Happy 2015 :) one timezone at a time
 
@MartinBüttner got hat ?
 
there's only one real time zone
 
2:05 PM
more than 3 timezones have it right now
 
@Optimizer not yet, they take a bit
@Optimizer I don't think my self-answer counts tbh
 
@grc nice one!
 
grc
@Sp3000 actually I'm just over an hour late
 
@Optimizer how do you split a CJam array on multiple elements?
 
@grc Also same :P 1am here
 
grc
2:06 PM
did you watch the fireworks?
 
Yup
Man, I keep forgetting that numbers are smaller than lists
That would have been better
Also that list comp instead of map :/ I feel silly now
 
@MartinBüttner its hard
recursive answer in a stack based language :D
 
I've got 24, but it's also string manipulation (but without using regex)
 
these empty arrays represntation like "" bit me
 
@Optimizer why is that a problem?
 
2:16 PM
if it was represented like [] only, then the code would be '[#~ but now it is "[\""&
 
aaaaand top of the HNQ :D
and 30 minutes are over
 
got hat ?
 
not yet
patience
maybe the answers need to be from 5 different users (not counting myself) though
 
I have a question idea myself but I'm not sure if it's been done yet: Given a permutation, find the next one lexicographically, wrapping back to the first permutation if the input is the last one
 
@Sp3000 if anyone can tell you it's @Peter ;)
@Optimizer got it
thanks guys :)
 
2:20 PM
nice!
i hope you remember this for my question this week :P
 
Fun, my first C# attempt gave a StackOverflowException :/
 
@Optimizer sure ;)
@Optimizer now go and beat 24 ;)
 
well, you should have banned string manipulation
as it is question
double standards :P
 
then how would you have determined the type? :P
 
my JS one does not do string manipulation at all
and so does the CJam one
 
2:23 PM
what's the backticks then? :P
 
its not manipulating :P
just stringifying then set operations
 
lol
talk of double standards...
 
no manipulation happening :P
 
Okay, at least my C# code doesn't give errors anymore!

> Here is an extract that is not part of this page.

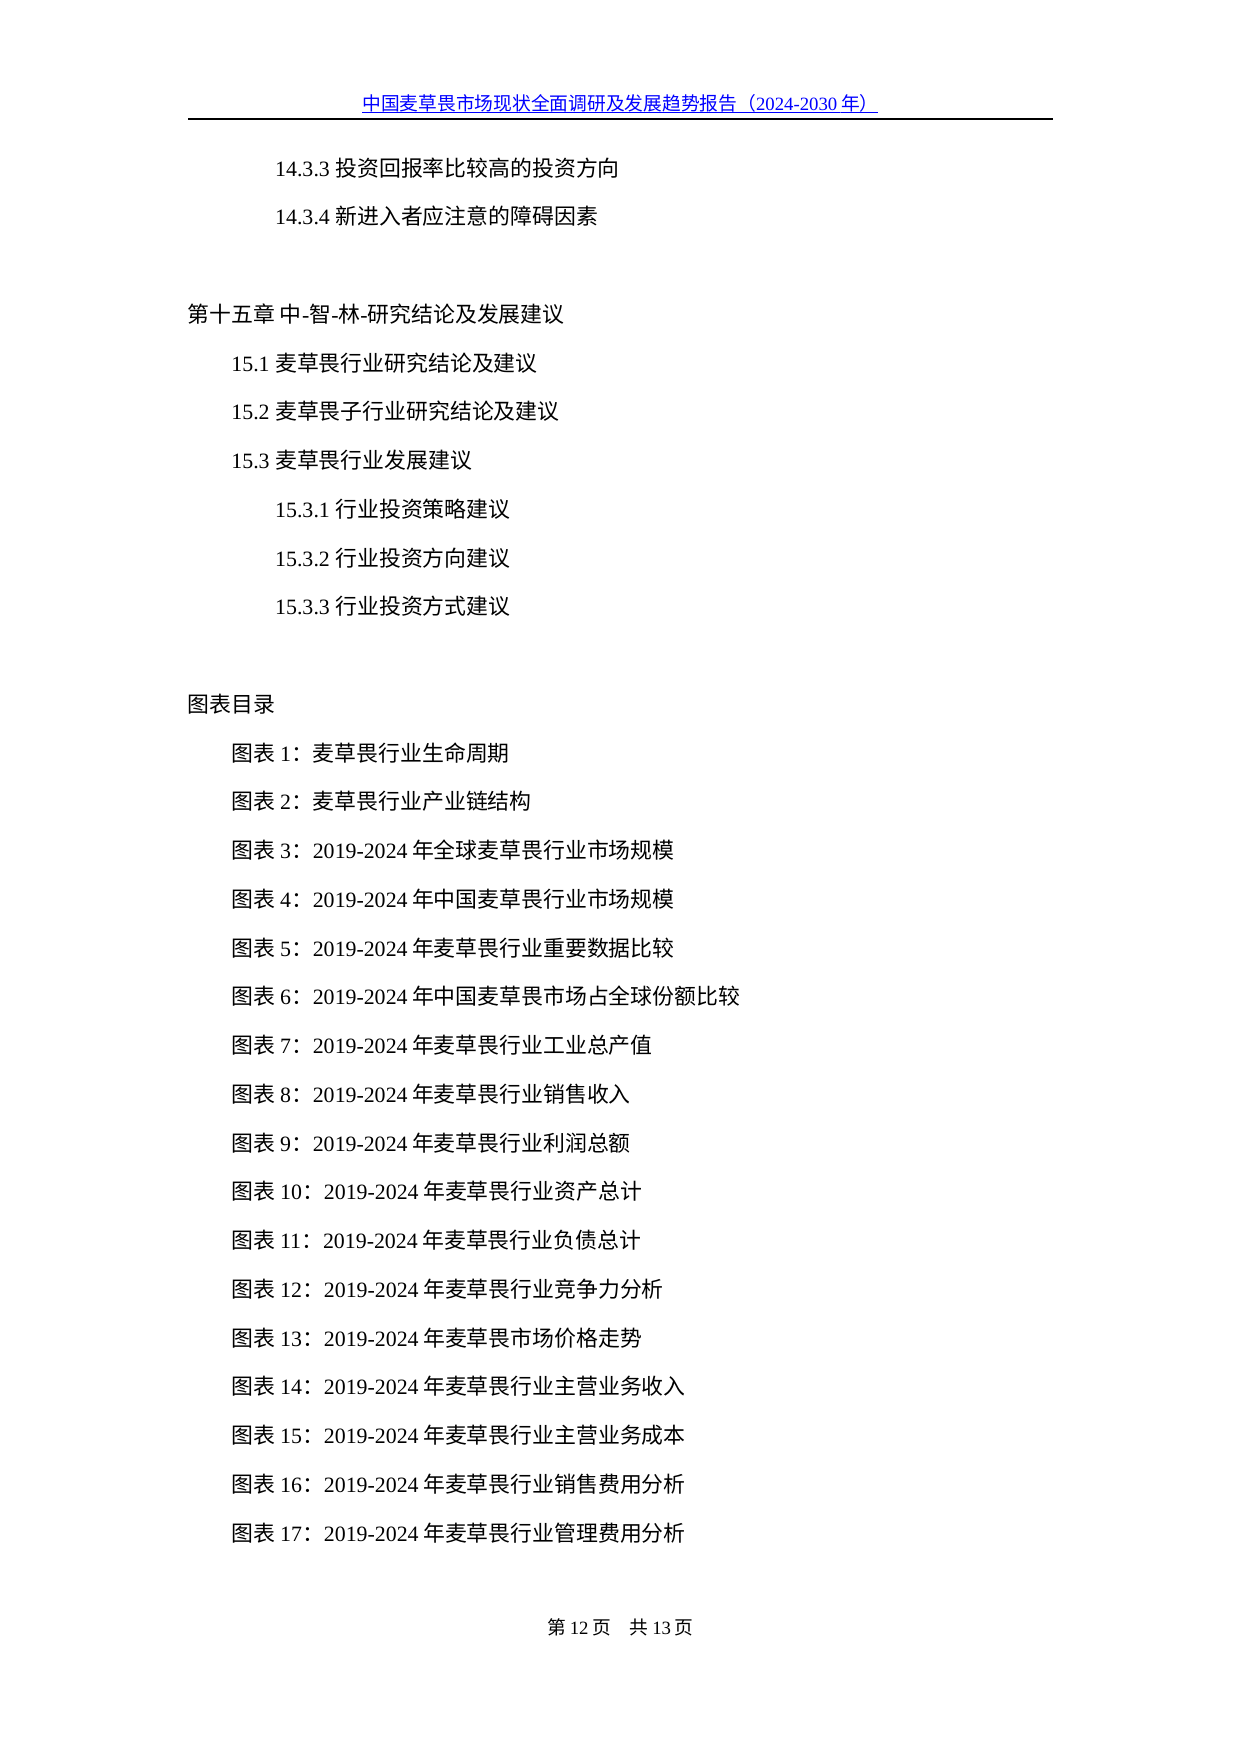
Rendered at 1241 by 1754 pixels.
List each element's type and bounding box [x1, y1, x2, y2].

text [187, 150, 1053, 1548]
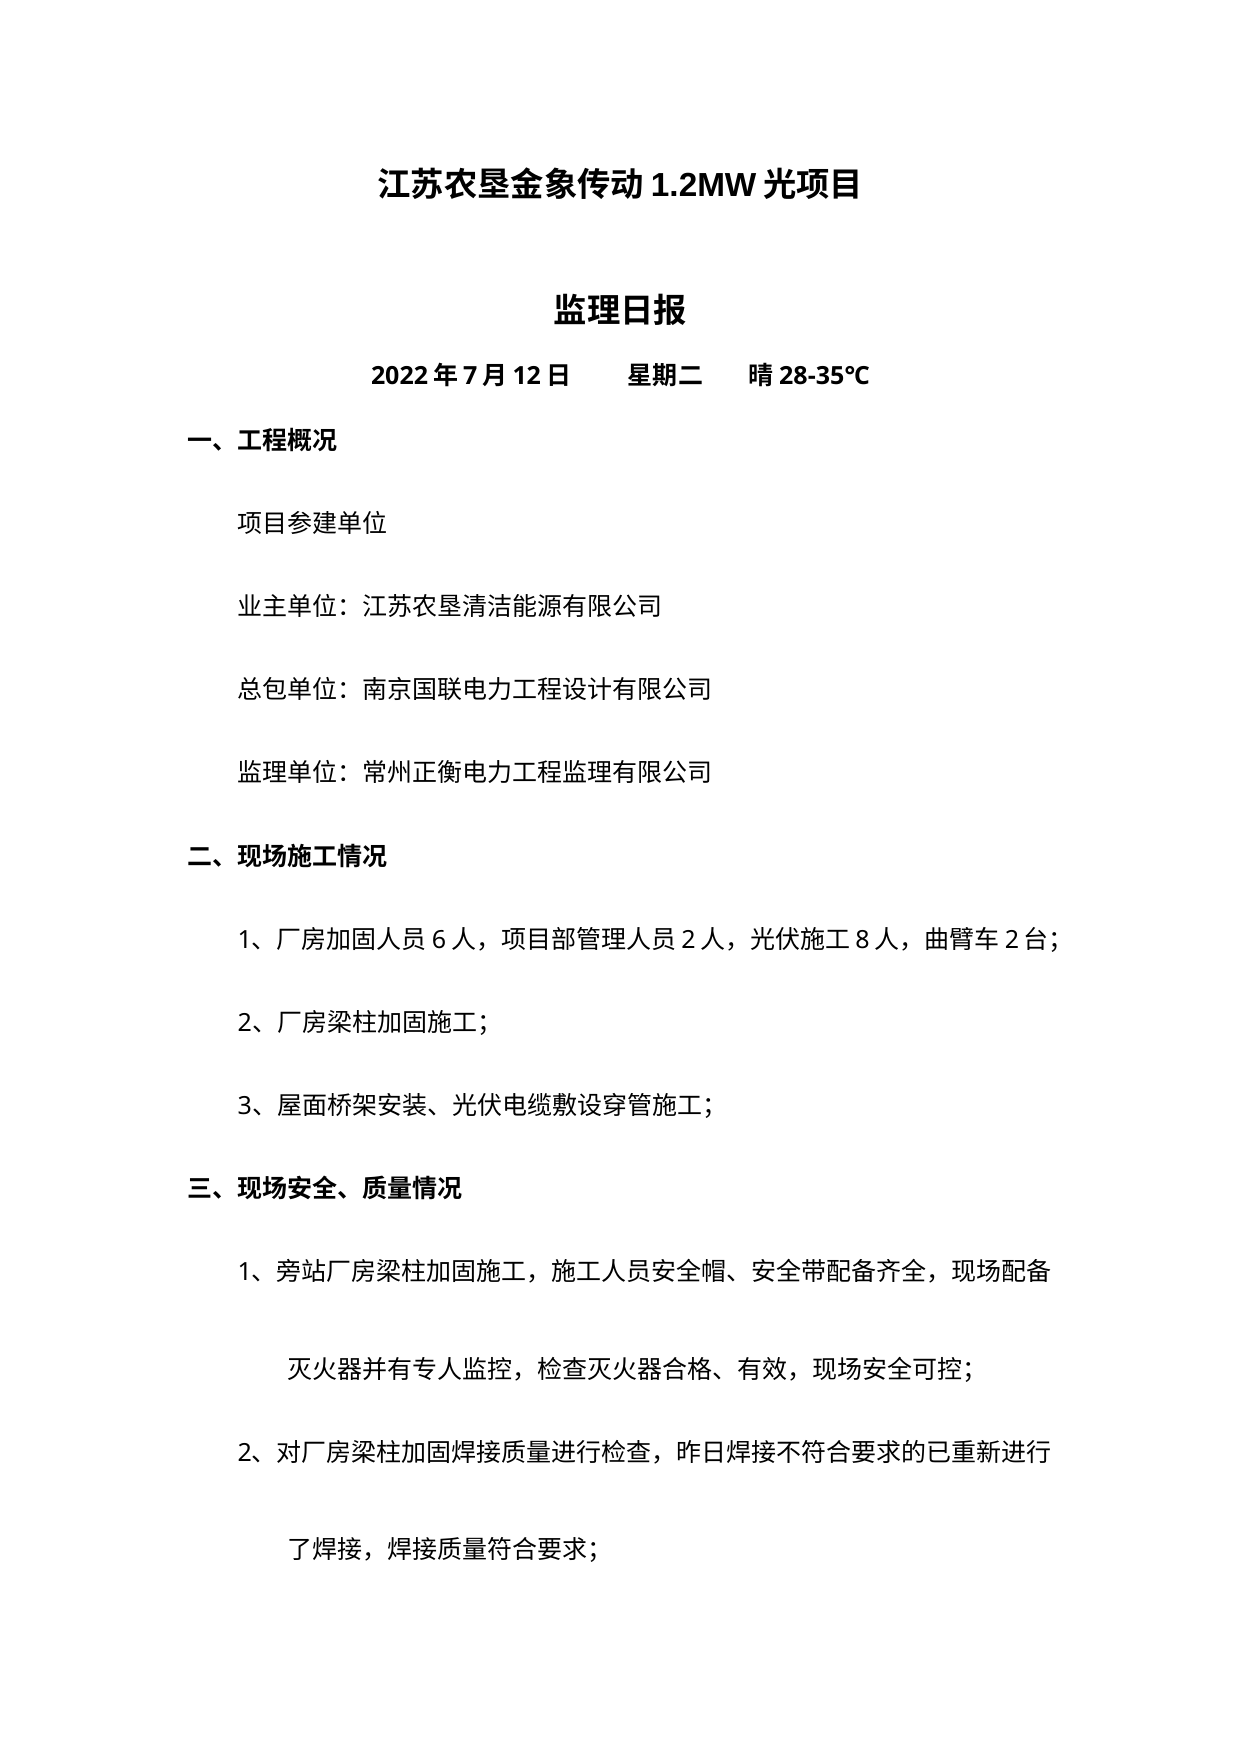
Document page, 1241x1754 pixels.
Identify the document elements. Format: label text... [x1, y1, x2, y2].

Now checking the correctness... :P
 
2:39 PM
0
A: Sandbox for Proposed Challenges

Sp3000Next Lexicographical Permutation code-golf array-manipulation Not sure if this has been done before so I thought I'd post here first Given an array representing a permutation of the first n >= 1 nonnegative integers, find the next lexicographical permutation. If the input was the last possible ...

 
Well, running another array gives an error again :/
ah, used a wrong variable name
The structure of the result already seems okay, but the values are incorrect.